Sunday, 31 January 2016


Hello once again. Welcome to my blog. In the last post I introduced linear regression which is a powerful tool used to find the relationship between a response variable and one or more explanatory variables. In this post, I will demonstrate how to implement linear regression using a popular programming language – Python. To perform linear regression in Python I will make use of libraries. You can think of them as plug-ins that are used to add extra functionality to Python. The libraries I will be using are as follows:
i.                    Pandas (for loading data)
ii.                  Numpy (for arrays)
iii.                Statsmodels.api & Statsmodels.formula.api (for linear regression)
iv.                 Matplotlib (for visualization)
For this demonstration, I will use the King County House Sales data to predict the price (in dollars) of house using just one feature – square footage of the house. This dataset contains information about houses sold in King County (a region in Seattle). This dataset is public and can be accessed by anyone (I think a Google search should provide a link to where you can download it from). It’s in a CSV format (CSV stands for comma separated values). To load the dataset we use the Pandas library. Once we have loaded the dataset we can now use it to perform linear regression.

First let’s import the required libraries as shown in the screenshot below:

Next we load the dataset using pandas’ read_csv method (make sure you have the file in your working directory when you do this, or else you’ll get an error).

After we load the dataset, we can do some preliminary inspection by viewing the first few rows and checking how rows and columns the dataset has using the head() method & shape attribute respectively. The ellipsis (…) represents columns that were omitted because there’s not enough space to display them. The shape attribute of our data tells us our dataset has 17,384 rows and 21 columns.

Finally, it’s always good to visually display our data using a plot. This helps us to see for ourselves the general trend of our data. Since we are using square footage to predict the price of houses in the dataset, we are going to make a plot of square footage against the price for houses in the data.

From the plot, we see that the price of a house generally increases with the square footage. This makes sense because bigger houses cost more than smaller houses.

Performing Linear Regression
Let’s get to performing linear regression proper. One of the many things I love about Python is the fact that we can perform so much in just one line of code. With that in mind, let me show you how to perform linear regression (in just one line!) using Python.

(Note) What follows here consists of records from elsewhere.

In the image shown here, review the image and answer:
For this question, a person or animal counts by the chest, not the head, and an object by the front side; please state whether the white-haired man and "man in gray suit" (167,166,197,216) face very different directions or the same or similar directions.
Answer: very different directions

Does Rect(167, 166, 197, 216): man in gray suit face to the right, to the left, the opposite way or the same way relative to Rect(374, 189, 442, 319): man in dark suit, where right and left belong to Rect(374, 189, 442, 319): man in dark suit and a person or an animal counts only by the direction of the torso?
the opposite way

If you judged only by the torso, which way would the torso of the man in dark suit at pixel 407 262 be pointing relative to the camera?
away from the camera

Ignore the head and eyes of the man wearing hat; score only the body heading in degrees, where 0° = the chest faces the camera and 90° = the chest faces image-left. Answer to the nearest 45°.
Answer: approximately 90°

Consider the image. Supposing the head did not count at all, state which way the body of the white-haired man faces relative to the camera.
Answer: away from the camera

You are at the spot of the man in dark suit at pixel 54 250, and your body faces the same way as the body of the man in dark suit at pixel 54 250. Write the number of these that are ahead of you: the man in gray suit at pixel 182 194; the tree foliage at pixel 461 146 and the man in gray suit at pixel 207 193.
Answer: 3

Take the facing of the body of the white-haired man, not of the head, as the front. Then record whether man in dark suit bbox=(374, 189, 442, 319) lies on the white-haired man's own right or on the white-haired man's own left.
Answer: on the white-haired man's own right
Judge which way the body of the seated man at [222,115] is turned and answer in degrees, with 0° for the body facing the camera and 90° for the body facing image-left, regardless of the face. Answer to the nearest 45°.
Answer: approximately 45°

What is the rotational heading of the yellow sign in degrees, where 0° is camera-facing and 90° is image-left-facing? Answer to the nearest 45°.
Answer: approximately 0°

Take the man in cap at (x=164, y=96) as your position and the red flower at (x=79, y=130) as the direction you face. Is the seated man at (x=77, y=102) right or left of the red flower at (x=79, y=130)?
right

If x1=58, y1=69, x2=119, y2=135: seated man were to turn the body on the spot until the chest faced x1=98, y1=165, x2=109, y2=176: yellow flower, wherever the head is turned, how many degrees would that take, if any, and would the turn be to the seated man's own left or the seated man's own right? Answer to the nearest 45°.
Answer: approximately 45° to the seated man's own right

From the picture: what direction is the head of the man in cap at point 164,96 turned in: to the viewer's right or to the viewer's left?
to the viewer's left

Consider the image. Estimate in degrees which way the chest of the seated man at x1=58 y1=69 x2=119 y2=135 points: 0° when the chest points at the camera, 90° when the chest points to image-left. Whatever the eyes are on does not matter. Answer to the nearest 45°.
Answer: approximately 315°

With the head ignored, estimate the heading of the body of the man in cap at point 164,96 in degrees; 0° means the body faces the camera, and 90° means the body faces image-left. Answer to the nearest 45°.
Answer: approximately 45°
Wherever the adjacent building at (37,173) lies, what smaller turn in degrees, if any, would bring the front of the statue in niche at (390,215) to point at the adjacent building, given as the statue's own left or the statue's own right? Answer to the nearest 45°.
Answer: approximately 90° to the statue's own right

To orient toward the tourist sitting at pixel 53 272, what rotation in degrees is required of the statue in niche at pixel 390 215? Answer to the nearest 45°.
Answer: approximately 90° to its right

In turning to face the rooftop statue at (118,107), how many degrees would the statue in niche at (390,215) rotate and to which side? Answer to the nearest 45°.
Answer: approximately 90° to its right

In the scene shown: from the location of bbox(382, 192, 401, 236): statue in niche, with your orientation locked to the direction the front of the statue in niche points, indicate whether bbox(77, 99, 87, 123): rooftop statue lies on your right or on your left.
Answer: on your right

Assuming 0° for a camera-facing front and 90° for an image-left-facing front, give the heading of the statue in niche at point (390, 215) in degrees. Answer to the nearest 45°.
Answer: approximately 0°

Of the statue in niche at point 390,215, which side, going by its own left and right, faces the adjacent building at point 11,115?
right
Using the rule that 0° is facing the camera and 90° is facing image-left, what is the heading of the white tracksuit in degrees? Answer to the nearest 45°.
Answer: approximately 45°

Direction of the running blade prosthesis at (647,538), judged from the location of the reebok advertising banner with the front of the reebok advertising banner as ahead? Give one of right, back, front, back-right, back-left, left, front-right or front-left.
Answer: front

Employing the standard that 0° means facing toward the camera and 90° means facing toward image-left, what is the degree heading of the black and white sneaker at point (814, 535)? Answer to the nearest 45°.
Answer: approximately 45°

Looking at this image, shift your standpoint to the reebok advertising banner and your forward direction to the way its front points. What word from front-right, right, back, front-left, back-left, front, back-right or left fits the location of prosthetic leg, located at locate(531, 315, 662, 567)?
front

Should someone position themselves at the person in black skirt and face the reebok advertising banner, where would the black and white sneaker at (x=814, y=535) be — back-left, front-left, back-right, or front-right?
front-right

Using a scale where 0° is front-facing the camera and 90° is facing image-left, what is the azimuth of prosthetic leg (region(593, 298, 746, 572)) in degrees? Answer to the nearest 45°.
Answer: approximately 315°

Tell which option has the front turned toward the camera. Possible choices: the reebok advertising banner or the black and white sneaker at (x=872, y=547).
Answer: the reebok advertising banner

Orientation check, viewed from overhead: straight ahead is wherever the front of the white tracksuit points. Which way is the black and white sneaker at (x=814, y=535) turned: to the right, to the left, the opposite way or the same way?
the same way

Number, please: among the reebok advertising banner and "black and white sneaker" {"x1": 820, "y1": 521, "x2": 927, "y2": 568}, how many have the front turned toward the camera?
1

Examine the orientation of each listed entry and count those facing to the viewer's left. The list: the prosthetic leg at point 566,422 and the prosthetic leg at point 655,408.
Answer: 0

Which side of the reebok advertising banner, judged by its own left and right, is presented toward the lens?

The statsmodels.formula.api library has a method ‘ols()’ which performs Ordinary Least Squares (OLS) Regression. We call this method and pass two arguments to it. First, we tell the method which columns of the data we want to use in the format – ‘Dependent_Variable ~ Independent_Variable’. The dependent variable is what we want to predict while the independent variable is what we use for prediction. Note that they must be enclosed in single quotes (‘’) and be separated by a tilde (~). Next, we specify the DataFrame (the dataset we loaded) we are working with and call the fit() method to get the fit parameters for our model. All this is done in one line! Finally, we ask Python to print the results.

Now that we’ve performed linear regression, the next thing for us is to interpret results we got. I want to draw your attention to the values I circled in red (Intercept and sqft_living). Remember I said in the previous post that linear regression tries to model the relationship between the dependent variable and the independent variable using the equation:

                                             y = a + bx

The ‘Intercept’ stands for a, while the value ‘sqft_living’ stands for the coefficient of x i.e. b. Therefore, we can write the equation that relates square footage and price (in our dataset) as:

                                         y = -47120 + 281.9588*x

This equation gives us the best fit line for our dataset. We can visualize this by plotting this line on our dataset.

Now that we have the equation that best fits our dataset, let us do some prediction.  Let’s take a house from the test dataset (the same King County data) with a square footage of 1430 sq. ft. and try to predict how much it will cost. Using our equation above, we can predict it cost – (-47120 + 281.9588 * 1430) = $356,081.084 (approximately $356,000). The actual price of the house is $310,000 which is not too far off from our prediction. In fact if we properly account for more features of the house e.g. number of bedrooms, bathrooms etc. we may make a prediction that is closer to the true value.

Now you’ve seen how to implement linear regression in Python in just one line! Pretty cool! Hope you’ve enjoyed this post. If you did or need any further explanation, feel free to leave a comment. Thank you and have a wonderful week ahead.